Is Republican control of the House in jeopardy?

Last night, I wrote:

Before the threat of a partial shutdown became apparent, few were talking about the Republicans losing the House. Now, we’re hearing such talk, backed up by at least some evidence.

The evidence I cited was a PPP poll of 24 House districts taken after the partial shutdown began. It found that registered voters in 17 of those districts favored a generic Democratic challenger over the incumbent Republican. Democrats need to pick up 17 seats in the 2014 election to take control of the House.

To be clear, I wasn’t suggesting that such a takeover is likely; only that it has become “thinkable.” Has it?

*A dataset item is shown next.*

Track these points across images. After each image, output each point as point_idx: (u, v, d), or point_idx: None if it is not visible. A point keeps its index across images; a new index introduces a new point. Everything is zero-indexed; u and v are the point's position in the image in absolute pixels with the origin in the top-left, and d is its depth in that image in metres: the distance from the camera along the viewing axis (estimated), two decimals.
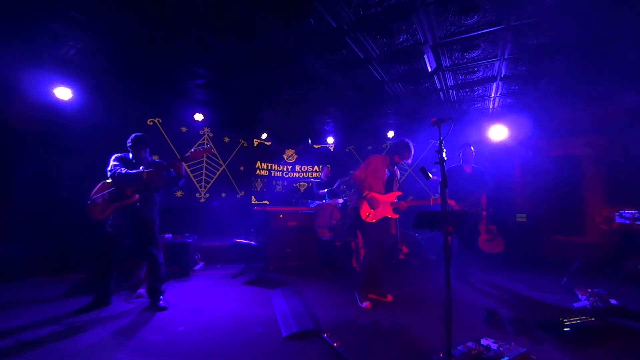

PPP is a partisan operation. As Jim Geraghty notes, citing Stuart Rothenberg, its surveys often are intended to boost Democratic recruiting, fundraising or prospects. This poll reportedly was commissioned by MoveOn.org. In all likelihood, its purpose was to create a helpful narrative about the political repercussions of the shutdown and the nature of the midterms.

This doesn’t mean that the PPP poll necessarily is wrong or dishonest. But there are issues with it. As Rothenberg points out:

The “polls” did not include head-to-head ballot tests of likely nominees (even though the surveys could have included candidate names in many contests), but instead relied on a messy question that was part “re-elect” and part “generic ballot.” The results are of little or no use because that is not the choice voters will face on Election Day.

Moreover, at least five of the 17 Republicans who are “losing” either have no serious opposition or have less-than-top-tier opponents at this point: Steve King (Iowa’s 4th District), Andy Barr (Kentucky’s 6th), Kerry Bentivolio (Michigan’s 11th), Patrick Meehan (Pennsylvania’s 7th) and Sean P. Duffy (Wisconsin’s 7th). Bentivolio may not survive a GOP primary.

To be fair, polling performed more than a year before the election that tests the strength of an incumbent against generic opposition doesn’t strike me as entirely out-of-line. Republican commentators frequently make much of the fact that a Democratic incumbent can’t get to 50 percent support, even if the incumbent is outpacing possible rivals or no such rivals have yet emerged.

However, the PPP poll was prefaced with the claim that the incumbent House Republican is responsible for the shutdown. To be sure, a majority of voters hold congressional Republicans primarily responsible for the shutdown right now. But this view is hardly axiomatic or universal. Even a Daily Kos writer had to acknowledge that the PPP poll assumes

an ideal environment where one side is able to widely disseminate its preferred message, without pushback or interference from the other side. In other words, a scenario nothing like what you encounter in the real world.

That said, though, these polls show that hammering Republicans over the shutdown has the potential to be effective across a very diverse array of districts.

I conclude that the partial shutdown has made a change in control of the House thinkable, but not likely. The impact of additional jolts of this nature cannot be predicted. But since Republicans still have the upper hand, Democrats have more to gain politically, when it comes to the House anyway, from new jolts.